The felucca ride ended abruptly early the next morning. We floated across the river and the captain told us to carry our backpacks up a steep bank, where a minibus was waiting to take us three hours north to Luxor, the tourist haven often described as “the world’s greatest open-air museum.’’

We stopped along the way to see the towering temples in Kom Ombo and Edfu, both of which retain ornate hieroglyphics and towering columns. We passed multiple police checkpoints — the legacy of terrorist attacks over the past decade — until we came upon a large, menacing portrait of the recently deposed long-ruling President Hosni Mubarak in dark sunglasses, the welcome sign to Luxor.

When we arrived, the minibus driver asked for triple what we expected to pay. As we argued, a dapper man with designer glasses and a sleek suit appeared out of nowhere and insisted, despite our protests, that he would pay the difference. “You are welcome,’’ he said, refusing to take our money.

We spent two days combing through the vast array of temples and tombs. The size and grace of the temple complex of Karnak, which once employed some 80,000 people and until recently welcomed nearly as many tourists daily, was overwhelming.

When we finished exploring the antiquities, we caught a five-hour bus to Hurghada, an aging resort on the Red Sea, where we boarded a 30-minute flight across the bright blue water to Sharm el-Sheikh.
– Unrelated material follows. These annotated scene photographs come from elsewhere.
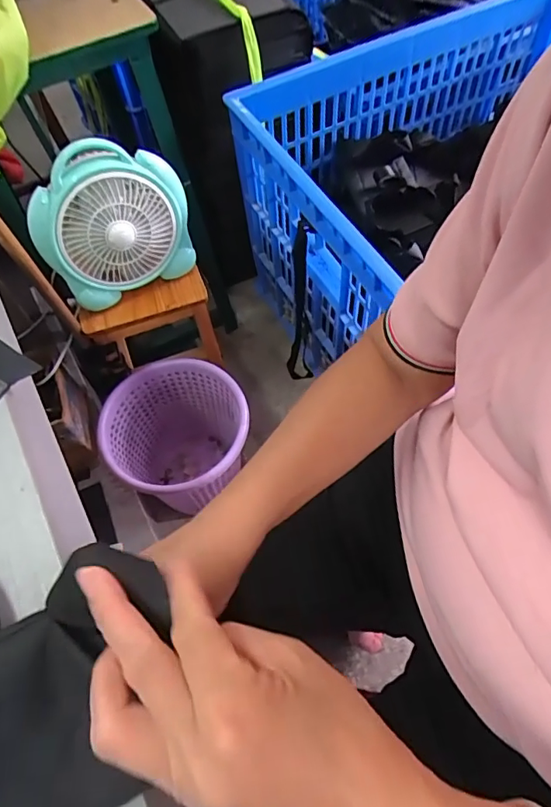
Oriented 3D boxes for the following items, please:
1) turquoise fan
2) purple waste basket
[{"bbox_3d":[-0.257,-0.283,0.811,0.240,0.213,0.088,-23,61,-10],"label":"turquoise fan"},{"bbox_3d":[-0.184,0.101,1.071,0.268,0.298,0.266,-1,60,2],"label":"purple waste basket"}]

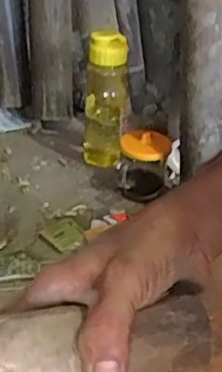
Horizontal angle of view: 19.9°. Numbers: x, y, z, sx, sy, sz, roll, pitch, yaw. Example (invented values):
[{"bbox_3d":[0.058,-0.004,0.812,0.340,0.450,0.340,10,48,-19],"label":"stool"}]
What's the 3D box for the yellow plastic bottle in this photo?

From the city on the southern tip of the Sinai, we bargained with a hotel shuttle driver to take us to Dahab, a rocky outpost about an hour north on the rugged coast, where we finally had a few days to relax.

We spent the time lounging at pillow-filled restaurants along the water, where we negotiated prices for dinner; diving along untrammeled reefs and beside barracuda, where the only sharks were those wheedling us for more cash; and climbing to the top of Mount Sinai, where again we had to haggle at hovels along the way to stay warm.

At the end, exhausted yet enlightened, Jess and I rolled north along a mountainous road in a minibus, drifting between sleep and stress about the final challenge of negotiating how to cross the border into Israel.